E. E. Cummings

Between The Breasts - Analysis

A toast that curdles into a critique

This poem pretends to cheer for the large / men—even shouting hooray / hoorah—but its real work is to expose how male praise can be a kind of possession. Cummings sets up a world where women’s bodies become the staging ground for men’s self-congratulation: men lie between Marj’s breasts, and their boastful admiration turns her into a prop. The title Between the Breasts announces the narrowness of their attention; the poem keeps returning to that cramped space as if it were the only place these men know how to be.

Marj as terrain: “bestial” intimacy

The opening is deliberately ugly: between the breasts / of bestial / Marj. Bestial doesn’t only insult Marj; it stains the whole scene with animal appetite, suggesting sex without tenderness, and maybe without full personhood. The men praise, but the praise is inseparable from their physical sprawl: they lie large. Even the line breaks feel like bodies taking up space, stretching themselves across her. Marj is described as cleancornered strokable—language that makes her into something handled, like an object with edges, meant for touch rather than talk.

Hands that move the world, bodies that “booze”

A key turn arrives when the poem shifts from sex to work. These men’s fingers toss trunks, shuffle sacks, spin kegs; the list is physical, repetitive, and heavy. It’s as if their masculinity is proven by hauling and handling—especially with alcohol-laden freight like kegs. Then, in a sly slide, the same hands curl / loving / around / beers. The poem makes a sharp contradiction: the world has these men’s hands—their labor belongs to everyone—but their / bodies big and boozing / belong to / Marj. The claim of belonging sounds like romance, yet it’s phrased like ownership, as if Marj’s role is to receive what the world has already used up.

The “greenslim purse” and the economics of desire

Marj’s face becomes another object, but now it’s financial: the greenslim purse of her face opens on a fatgold / grin. Green and gold pull the scene toward money—wages, tips, bar-light, or the cash economy around drinking and sex. Calling her face a purse implies she’s a container meant to open, and the grin reads as both performance and payment: a smile that might be required, rewarded, or bought. The men’s cheering—hooray / hoorah—starts to sound like the chant of customers applauding themselves for being customers.

The last twist: from Marj’s breasts to Lil’s legs

The poem ends by repeating the beginning—between the breasts / of bestial Marj—only to yank the focus elsewhere: for the strong men / who / sleep between the legs of Lil. That final substitution matters. It hints that Marj is not unique but interchangeable, and that the men’s so-called devotion is portable: today Marj, tomorrow Lil. It also sharpens the poem’s skepticism about the word strong. Strength here seems less like character than like bulk, stamina, drinking capacity, and sexual access—qualities the poem showcases and mocks at once.
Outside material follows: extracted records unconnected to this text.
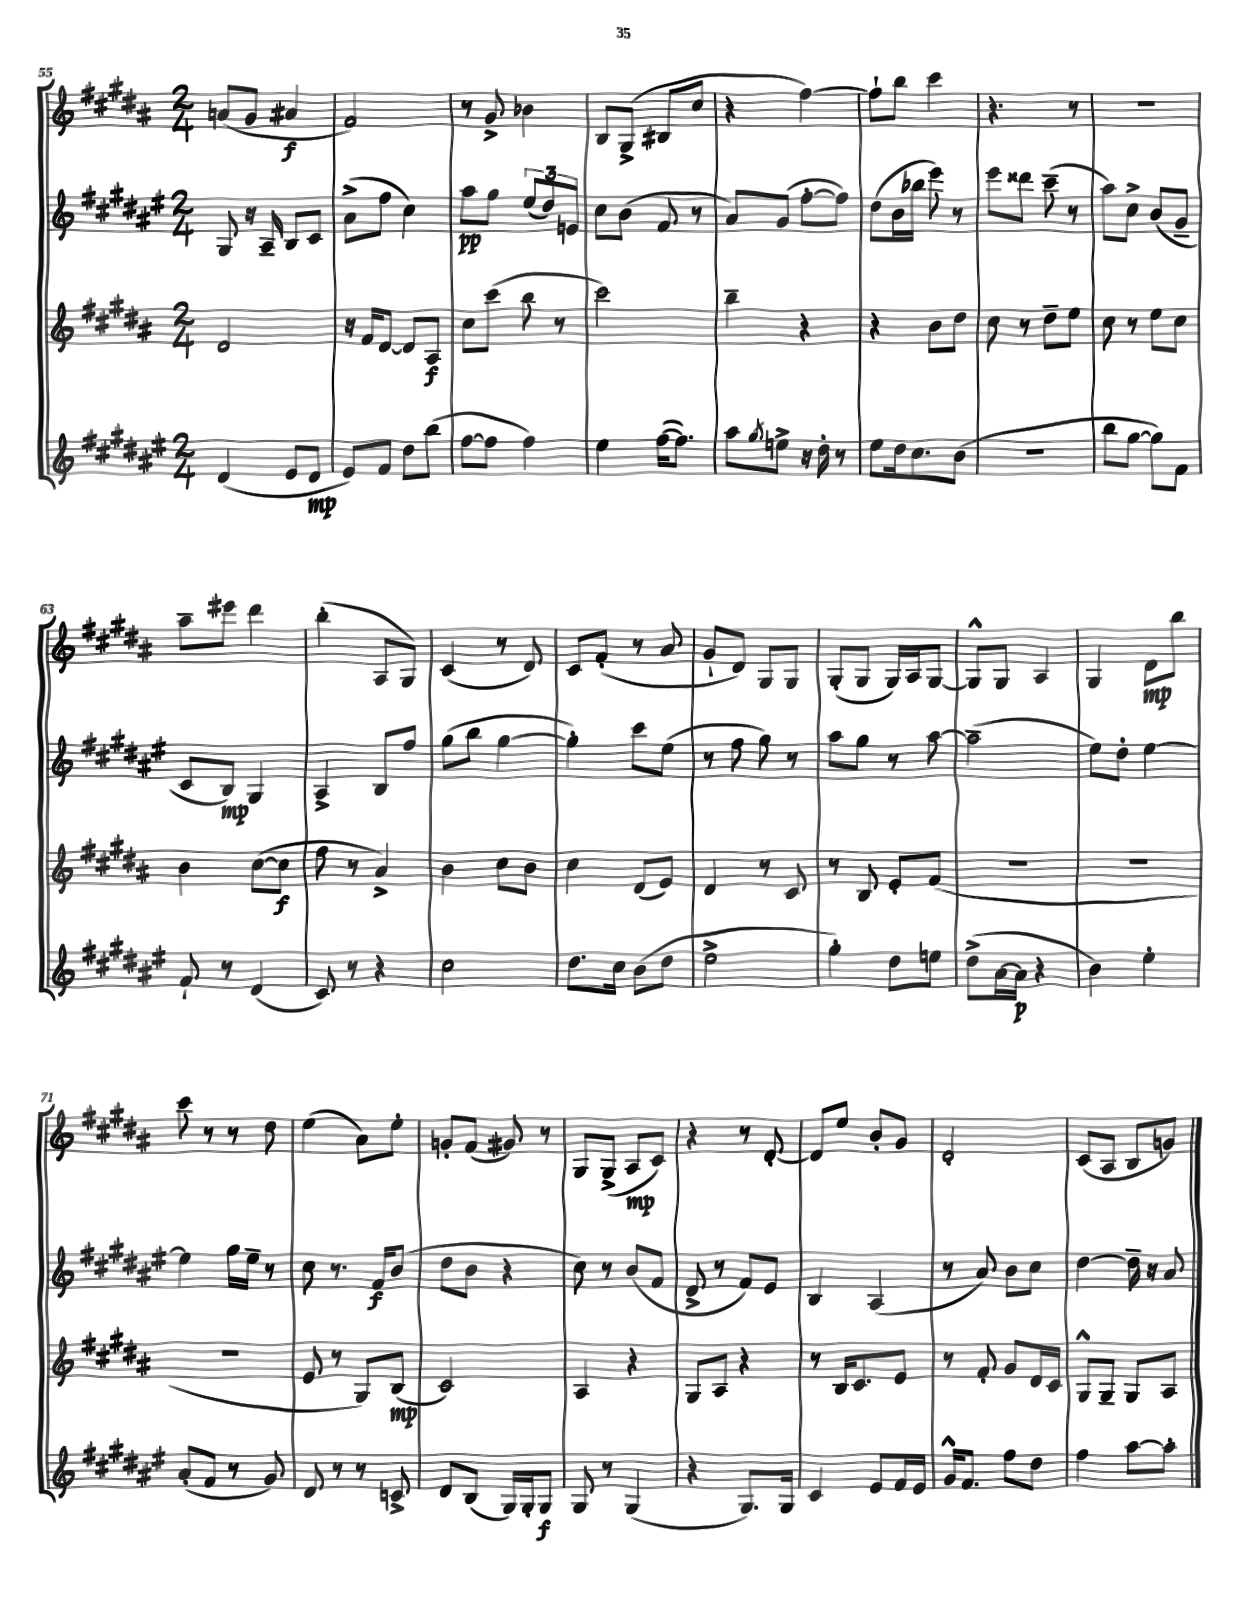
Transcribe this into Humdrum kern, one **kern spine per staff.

**kern	**kern	**kern	**kern
*staff4	*staff3	*staff2	*staff1
*clefG2	*clefG2	*clefG2	*clefG2
*k[f#c#g#d#a#e#]	*k[f#c#g#d#a#]	*k[f#c#g#d#a#e#]	*k[f#c#g#d#a#]
*M2/4	*M2/4	*M2/4	*M2/4
(4d#	2d#	8G#	(8a
.	.	16r	8g#
.	.	16A#~	.
8e#	.	8B	4a#
8d#	.	8c#	.
=	=	=	=
8e#)	16r	(8a#^	2f#)
.	16f#	.	.
8f#	[8d#	8ff#	.
8dd#	8d#]	4cc#)	.
(8bb	8A#	.	.
=	=	=	=
[8ff#	8cc#	8aa#	8r
8ff#]	(8ccc#	8gg#	8g#^
4ff#)	8bb	(12ee#	4b-
.	.	12dd#)	.
.	8r	.	.
.	.	12e	.
=	=	=	=
4ee#	2ccc#)	8cc#	8B
.	.	(8b	(8G#^
([16ff#	.	8f#	8B#
8.ff#])	.	.	.
.	.	8r	8cc#
=	=	=	=
8aa#	4bb~	8a#)	4r
8qgg#	.	.	.
8ee^	.	(8g#	.
16r	4r	[8ff#'	[4ff#)
16dd#'	.	.	.
8r	.	8ff#])	.
=	=	=	=
8ee#	4r	(8dd#	8ff#`]
16dd#	.	16b	8bb
8.cc#	.	16bb-	.
.	8b	8eee#)	4ccc#
(8b	8dd#	8r	.
=	=	=	=
2r	8cc#	8eee#	4.r
.	8r	8ddd##	.
.	8dd#~	(8ccc#~	.
.	8ee	8r	8r
=	=	=	=
8bb	8cc#	8aa#)	2r
[8gg#	8r	8cc#^	.
8gg#])	8ee	(8b	.
8f#	8cc#	8g#~	.
=	=	=	=
8f#`	4b	8c#	8aa#~
8r	.	8B)	8eee#
(4d#	([8cc#	4G#	4ddd#
.	8cc#]	.	.
=	=	=	=
8c#)	8ff#	4A#^	(4bb'
8r	8r	.	.
4r	4a#^)	8B	8A#
.	.	8ff#	8G#)
=	=	=	=
2cc#	4b	(8gg#	(4c#
.	.	8bb	.
.	8cc#	[4gg#	8r
.	8b	.	8d#)
=	=	=	=
8.dd#	4cc#	4gg#'])	8c#
.	.	.	(8f#'
16cc#	.	.	.
(8b	(8d#	8ccc#	8r
8dd#	8e)	(8ee#	8a#
=	=	=	=
2ee#^	4d#	8r	8g#`
.	.	8ff#	8d#)
.	8r	8gg#)	8G#
.	8c#	8r	8G#
=	=	=	=
4gg#')	8r	8aa#	(8G#'
.	8B	8gg#	8G#
8dd#	8e'	8r	16G#)
.	.	.	16A#
8ee	(8f#	[8aa#	[8G#
=	=	=	=
(8dd#^	2r	(2aa#~]	8G#^^]
[16a#	.	.	8G#
16a#]	.	.	.
4r	.	.	4A#
=	=	=	=
4b)	2r	8ee#)	4G#
.	.	8dd#'	.
4ee#'	.	[4ee#	8d#
.	.	.	8bb
=	=	=	=
(8a#'	2r	4ee#]	8ccc#
8f#	.	.	8r
8r	.	16gg#	8r
.	.	16ee#~	.
8g#)	.	8r	8dd#
=	=	=	=
8d#	8e	8cc#	(4ee
8r	8r	8.r	.
8r	8G#)	.	8a#)
.	.	16f#	.
8c^	(8B	(8b	8ee'
=	=	=	=
8d#	2c#)	8dd#	8g'
(8B	.	8b	(8f#
16G#)	.	4r	8g#)
16G#'	.	.	.
8G#	.	.	8r
=	=	=	=
8G#	4A#	8cc#)	8G#
8r	.	8r	(8G#^
(4G#	4r	(8b	8A#
.	.	8f#	8c#)
=	=	=	=
4r	8G#	8d#^	4r
.	8A#	8r	.
8.G#)	4r	8f#)	8r
.	.	8e#	[8d#'
16G#	.	.	.
=	=	=	=
4c#	8r	4B	8d#]
.	16B	.	8ee
.	8.c#	.	.
8e#	.	(4A#	8b'
16f#	8e	.	8g#
16e#	.	.	.
=	=	=	=
16g#^^	8r	8r	2d#'
8.f#	.	.	.
.	8f#'	8a#)	.
8ff#	8g#	8b	.
8dd#	16d#	8cc#	.
.	16c#	.	.
=	=	=	=
4ff#	8G#^^	[4dd#	(8c#
.	8G#~	.	8A#
[8aa#	8G#	16dd#~]	8B
.	.	16r	.
8aa#']	8A#	8a#	8g)
==	==	==	==
*-	*-	*-	*-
A sharper question the poem won’t let go

If the world has / these men’s hands, what exactly do the men have of themselves? The poem suggests an unnerving answer: not much beyond beer, praise, and a place to put their weight. In that light, Marj’s fatgold grin becomes less a sign of joy than a badge in a system where everyone is used—men for their hands, women for the spaces between their bodies.